(Stored data entries)
*** Block opens ***

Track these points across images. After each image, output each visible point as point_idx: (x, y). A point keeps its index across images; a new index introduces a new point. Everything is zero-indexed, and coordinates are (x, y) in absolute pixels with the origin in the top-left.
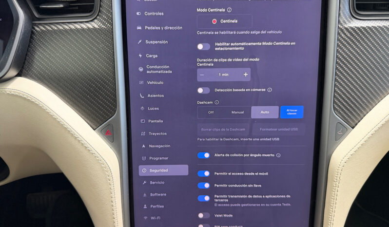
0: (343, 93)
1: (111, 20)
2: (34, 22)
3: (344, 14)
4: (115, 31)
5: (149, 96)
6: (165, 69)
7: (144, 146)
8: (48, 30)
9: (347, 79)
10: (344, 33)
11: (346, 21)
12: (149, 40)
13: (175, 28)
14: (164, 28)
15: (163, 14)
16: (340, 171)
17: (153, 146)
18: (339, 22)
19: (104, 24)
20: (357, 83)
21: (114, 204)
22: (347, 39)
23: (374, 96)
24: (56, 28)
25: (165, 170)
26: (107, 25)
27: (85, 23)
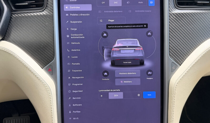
0: (174, 47)
1: (52, 11)
2: (12, 12)
3: (171, 6)
4: (54, 16)
5: (72, 50)
6: (80, 36)
7: (69, 78)
8: (19, 16)
9: (176, 40)
10: (172, 16)
11: (173, 10)
12: (72, 21)
13: (86, 15)
14: (80, 15)
16: (175, 88)
17: (74, 78)
18: (169, 10)
20: (181, 41)
21: (52, 109)
23: (190, 48)
24: (23, 15)
25: (81, 91)
26: (50, 13)
27: (39, 12)
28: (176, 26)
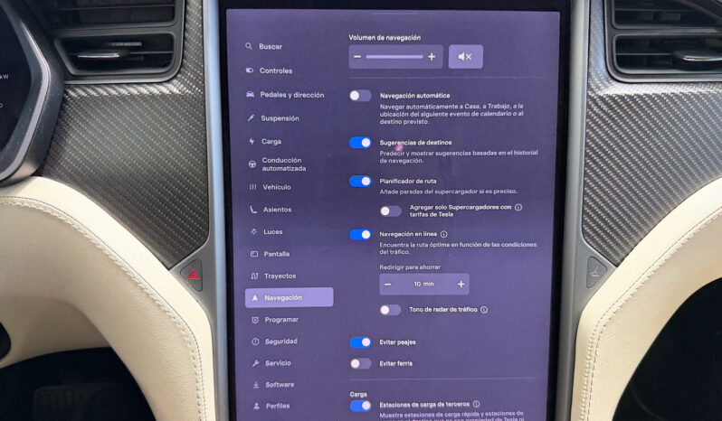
0: (598, 205)
1: (201, 82)
2: (67, 82)
3: (596, 73)
4: (209, 99)
5: (266, 209)
6: (293, 165)
7: (255, 298)
8: (92, 96)
10: (597, 105)
11: (600, 85)
12: (267, 116)
13: (312, 96)
14: (292, 96)
15: (291, 71)
16: (595, 341)
17: (272, 299)
18: (589, 86)
19: (189, 87)
21: (201, 401)
22: (602, 115)
24: (105, 94)
25: (292, 342)
26: (194, 89)
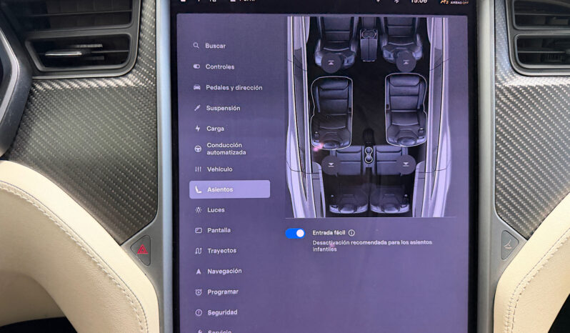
0: (509, 184)
1: (153, 76)
2: (34, 78)
3: (502, 67)
4: (160, 91)
5: (209, 190)
6: (235, 149)
7: (199, 272)
8: (56, 89)
9: (514, 164)
10: (504, 94)
11: (506, 77)
12: (212, 106)
13: (251, 88)
14: (234, 89)
15: (233, 67)
16: (512, 308)
17: (214, 272)
18: (496, 78)
19: (142, 80)
22: (509, 103)
24: (68, 87)
25: (232, 313)
26: (147, 82)
27: (114, 79)
28: (517, 123)
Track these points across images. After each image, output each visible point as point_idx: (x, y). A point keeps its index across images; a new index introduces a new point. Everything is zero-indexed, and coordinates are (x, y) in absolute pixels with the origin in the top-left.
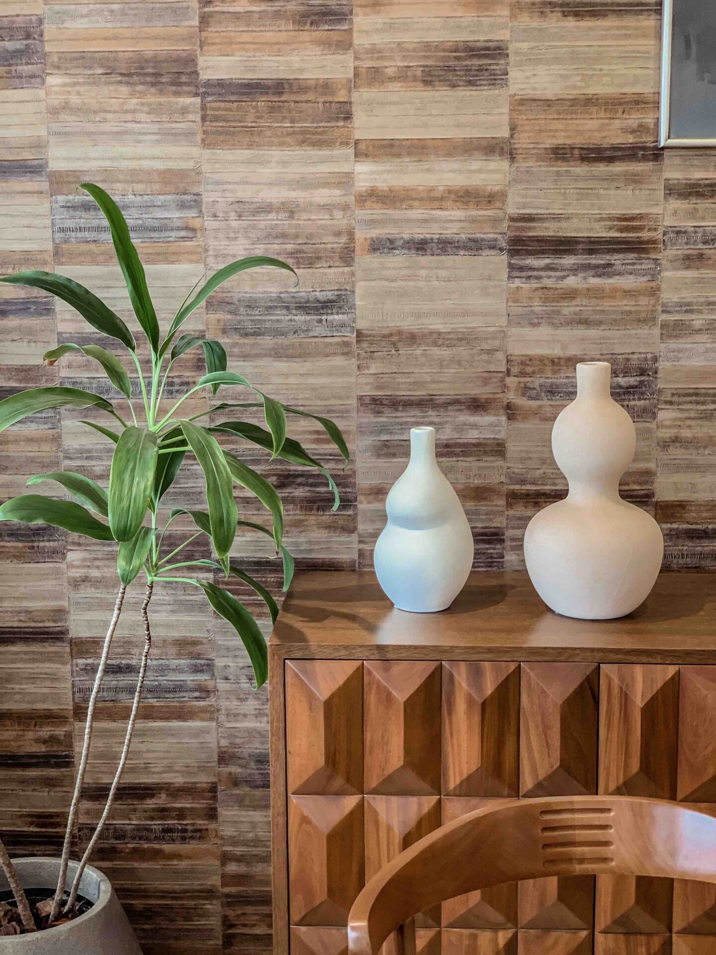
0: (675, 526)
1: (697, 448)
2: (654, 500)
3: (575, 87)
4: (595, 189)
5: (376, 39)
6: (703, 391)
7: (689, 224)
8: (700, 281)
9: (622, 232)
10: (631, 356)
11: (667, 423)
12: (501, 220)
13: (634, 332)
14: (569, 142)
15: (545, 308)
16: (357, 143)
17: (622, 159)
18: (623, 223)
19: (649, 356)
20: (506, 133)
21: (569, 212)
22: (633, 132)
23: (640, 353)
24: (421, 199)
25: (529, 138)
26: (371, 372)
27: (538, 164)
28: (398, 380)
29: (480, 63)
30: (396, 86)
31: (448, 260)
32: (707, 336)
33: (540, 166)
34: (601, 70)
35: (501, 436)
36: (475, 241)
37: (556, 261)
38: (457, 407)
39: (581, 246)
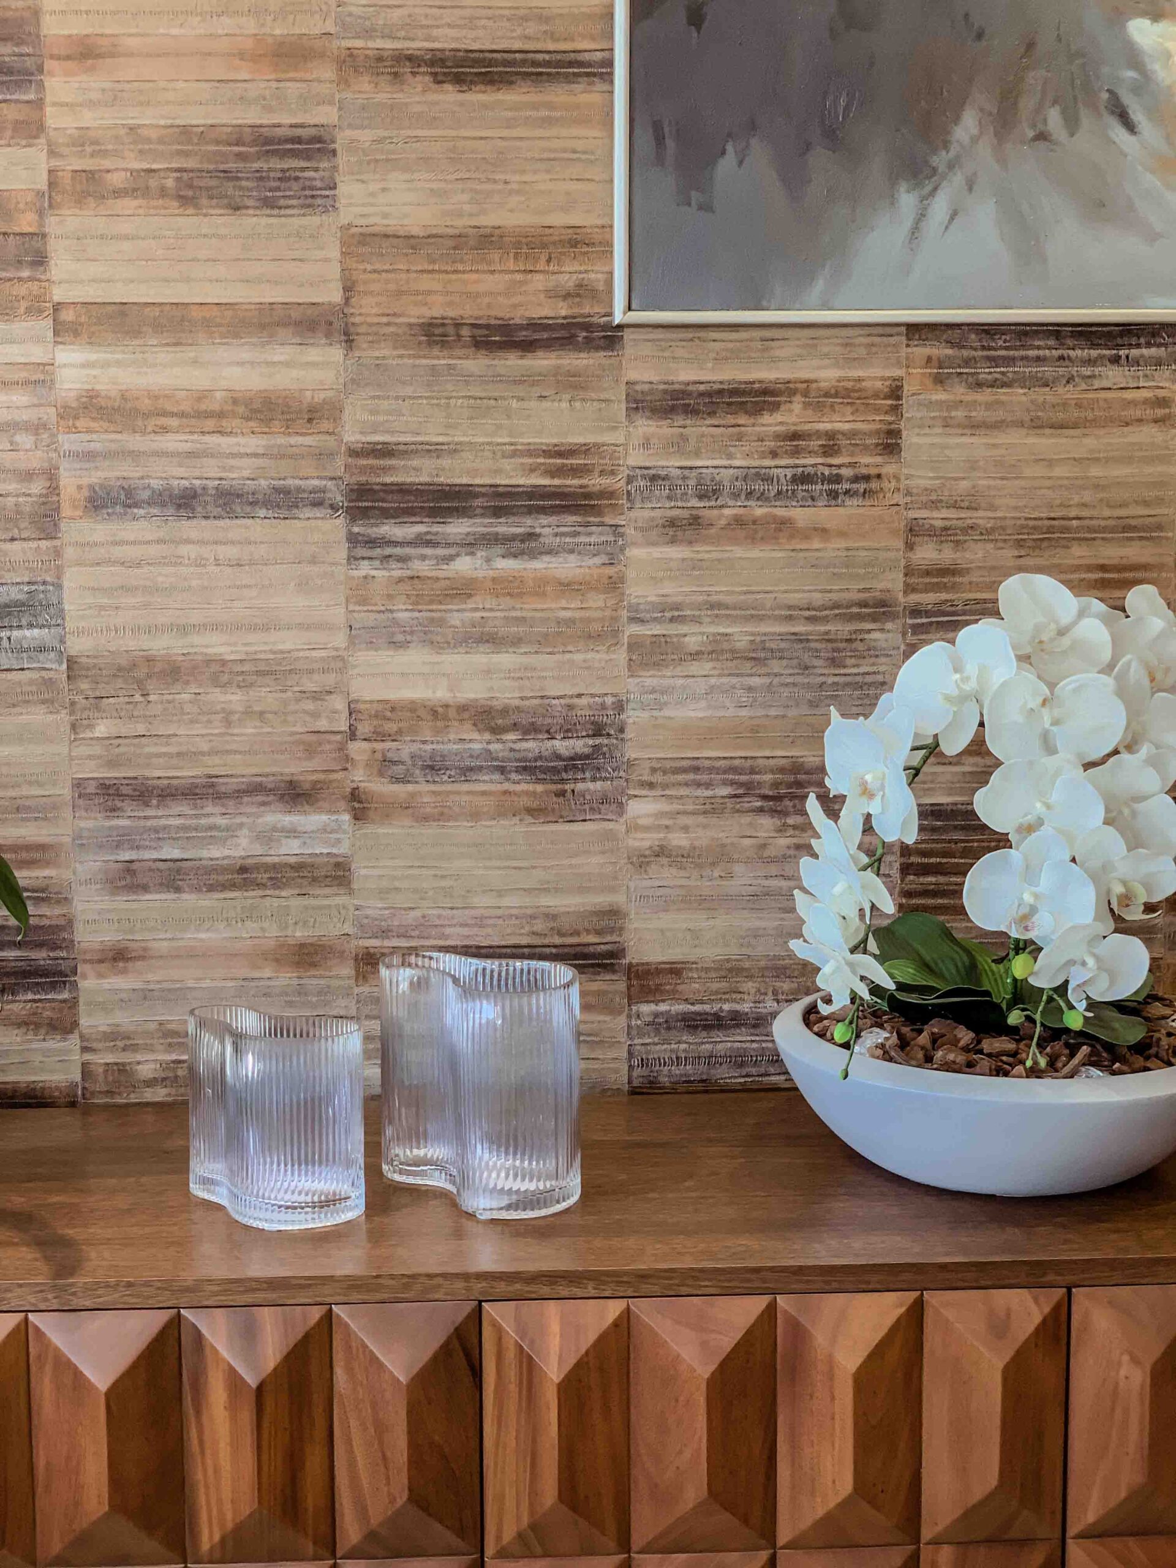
0: (663, 1007)
1: (699, 866)
2: (625, 961)
3: (460, 215)
4: (503, 398)
5: (89, 118)
6: (707, 763)
7: (671, 463)
8: (696, 565)
9: (553, 477)
10: (576, 701)
11: (641, 822)
12: (331, 455)
13: (578, 657)
14: (451, 313)
15: (416, 614)
16: (57, 307)
17: (548, 345)
18: (552, 461)
19: (609, 700)
20: (336, 296)
21: (456, 439)
22: (567, 296)
23: (593, 696)
24: (182, 415)
25: (378, 304)
26: (97, 735)
27: (395, 353)
28: (147, 750)
29: (286, 166)
30: (128, 204)
31: (235, 528)
32: (710, 665)
33: (401, 357)
34: (506, 182)
35: (343, 849)
36: (286, 491)
37: (436, 528)
38: (260, 798)
39: (478, 502)
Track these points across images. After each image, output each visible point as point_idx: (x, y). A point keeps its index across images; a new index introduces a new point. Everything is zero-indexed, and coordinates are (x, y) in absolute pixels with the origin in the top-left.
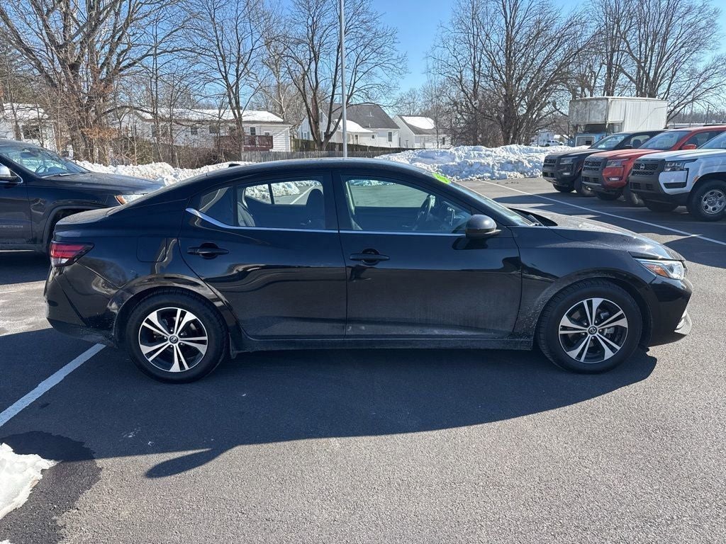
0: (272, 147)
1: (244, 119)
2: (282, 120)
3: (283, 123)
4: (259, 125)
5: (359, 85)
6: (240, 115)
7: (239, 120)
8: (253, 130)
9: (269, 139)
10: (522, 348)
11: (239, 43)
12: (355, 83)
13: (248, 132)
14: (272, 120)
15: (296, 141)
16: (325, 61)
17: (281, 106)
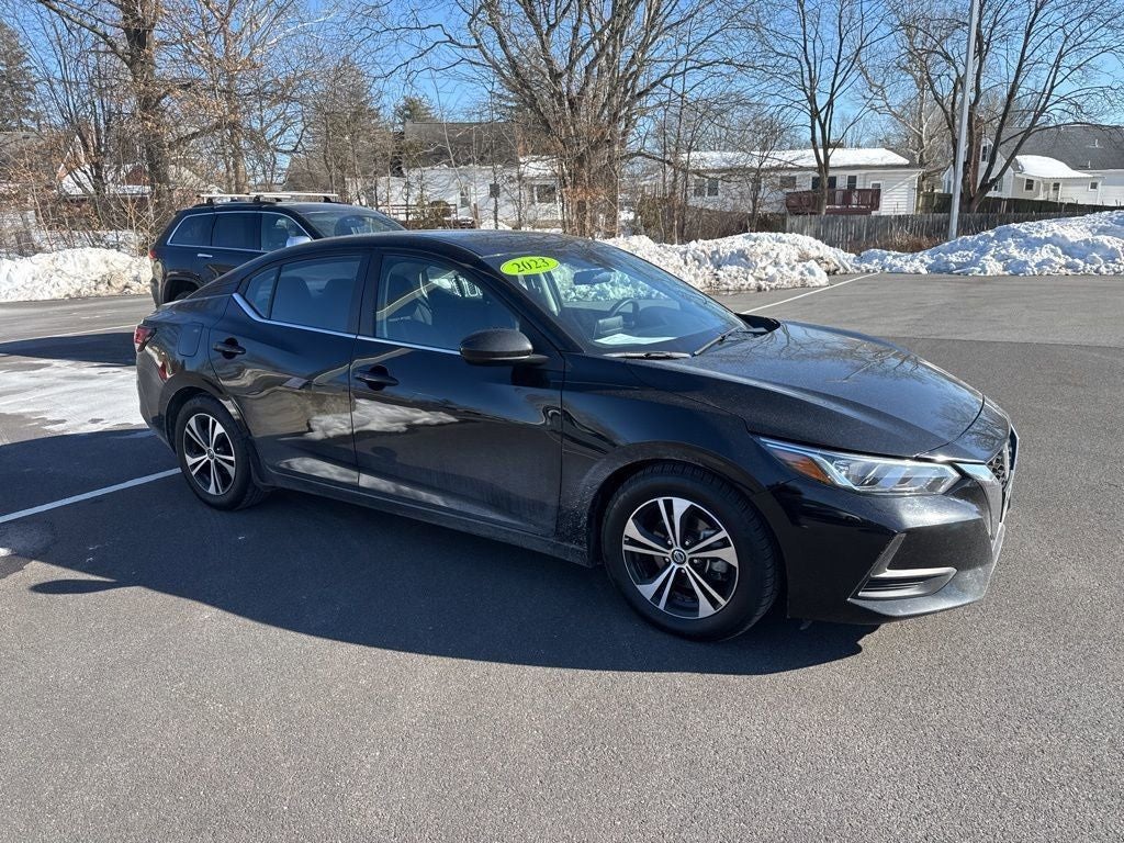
0: (877, 208)
1: (832, 163)
2: (907, 162)
3: (907, 166)
4: (864, 172)
5: (1060, 90)
6: (827, 158)
7: (823, 167)
8: (852, 180)
9: (874, 196)
10: (577, 561)
11: (842, 40)
12: (1052, 87)
13: (842, 184)
14: (889, 162)
15: (929, 197)
16: (1001, 52)
17: (920, 137)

*** Block closes ***

#### WORK ITEM
Can you write out the entries again, from the start up to and including the line with "12: (72, 21)", switching "images" to "frames" and changing nothing else? Leave the pictures out of your answer.

#### ANSWER AREA
Track these points across frames. After each image, output each visible point as point_idx: (x, y). A point keeps its index across frames; a new index introduces a new point. Everything is zero-indexed, and coordinates are (x, y) in absolute pixels with the origin in the top-left.
0: (343, 93)
1: (111, 20)
2: (34, 22)
3: (344, 14)
4: (115, 31)
5: (149, 96)
6: (165, 69)
7: (144, 146)
8: (48, 30)
9: (347, 79)
10: (344, 33)
11: (346, 21)
12: (149, 40)
13: (175, 28)
14: (164, 28)
15: (163, 14)
16: (340, 171)
17: (153, 146)
18: (339, 22)
19: (104, 24)
20: (357, 83)
21: (114, 204)
22: (347, 39)
23: (374, 96)
24: (56, 28)
25: (165, 170)
26: (107, 25)
27: (85, 23)
0: (174, 47)
1: (52, 11)
2: (12, 12)
3: (171, 6)
4: (54, 16)
5: (72, 50)
6: (80, 36)
7: (69, 78)
8: (19, 16)
9: (176, 40)
10: (172, 16)
11: (173, 10)
12: (72, 21)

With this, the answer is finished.